The most impactful actions you can take are reducing air travel and private car use, as well as cutting animal products in your diet. Picking public transport instead of a private car (or even better, walking or cycling), reducing food waste, as well as buying less food that travelled long distances in a frozen state, are all very effective ways to reduce your daily CO2e emissions.
Can you tell us some facts that really surprised you during your research on household consumption?
It was interesting to see how many people underestimated the climate impact of day-to-day behaviors. Some were genuinely convinced recycling was the most they could do to help the planet, and were amazed to find out they could achieve so much more with relatively little effort.
Six months after taking part in the HOPE simulation of reducing household emissions through different types of consumption changes, we talked to a smaller group of the simulation participants. Many said they became more aware of their personal impact on the climate, and had rethought some of their consumption activities because of it.
Another interesting learning was how many of the people we talked to six months after the HOPE simulation described a low-carbon future as something really positive. Many thought of it as a better way of life, not just at the climate level, but also from a health and social point of view.
Do you have any tips for being greener while working from home?
I haven’t done any scientific work on this topic, but I can share some personal reflections based on what I know about energy, food, and transport-related emissions. Working from home compared to commuting to work by car or public transport and working in an office building requiring energy for heating or cooling, and other things, is likely more climate-friendly if it reduces the amount of energy used for offices and transport.
However, it also depends of course on how much we change our energy consumption (related to heating and such) at home when spending more time there.
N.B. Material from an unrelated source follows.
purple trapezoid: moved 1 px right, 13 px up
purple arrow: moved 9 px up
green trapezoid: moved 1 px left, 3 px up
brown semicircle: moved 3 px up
That's important to remember. Working from home might also be an opportunity to introduce new good habits to our daily routines, like reducing food waste by utilizing leftovers for lunch and making sure to switch off our electronic devices when no longer using them.
I would love my office to become more sustainable but my employer doesn’t seem to be interested — what could I do to try and convince them?
Although I’m not an expert in this topic, here are a few personal tips. If you’d like your office to become greener, get your colleagues on board and open a conversation with the management. If your company isn't sustainable yet, highlight the benefits of going green to the management (e.g improved health of employees, cost cuts, competitive advantage, etc). Make concrete suggestions for improvement, such as offering more vegan or vegetarian options at the canteen, switching to LED bulbs, reducing physical meetings that require travel, or decreasing cooling and heating in the building.
And finally, our own question for you. Which projects are you currently working on?
I'm currently in the phase of finishing my PhD on governance of urban land use in small Norwegian municipalities, with a focus on how nature spaces in and around the urban areas have been considered since the 1990s. I'm aiming to improve our understanding of the governance processes that drive development in a certain direction, often at the expense of nature — and specifically what can be done to reduce loss of nature as we develop our communities.
I'm also just about to embark on a new project called "Climate Budget 2.0" in Norway, where we'll study how to scale down global carbon budgets to Norway, and subsequently to a fair and equitable share for the project's case studies, encompassing both direct and indirect emissions related to local activity. We'll then use strategic climate games in local processes for policy development and sustainability planning, with the aim of arriving at strategies and policies that are compatible with the local climate budgets.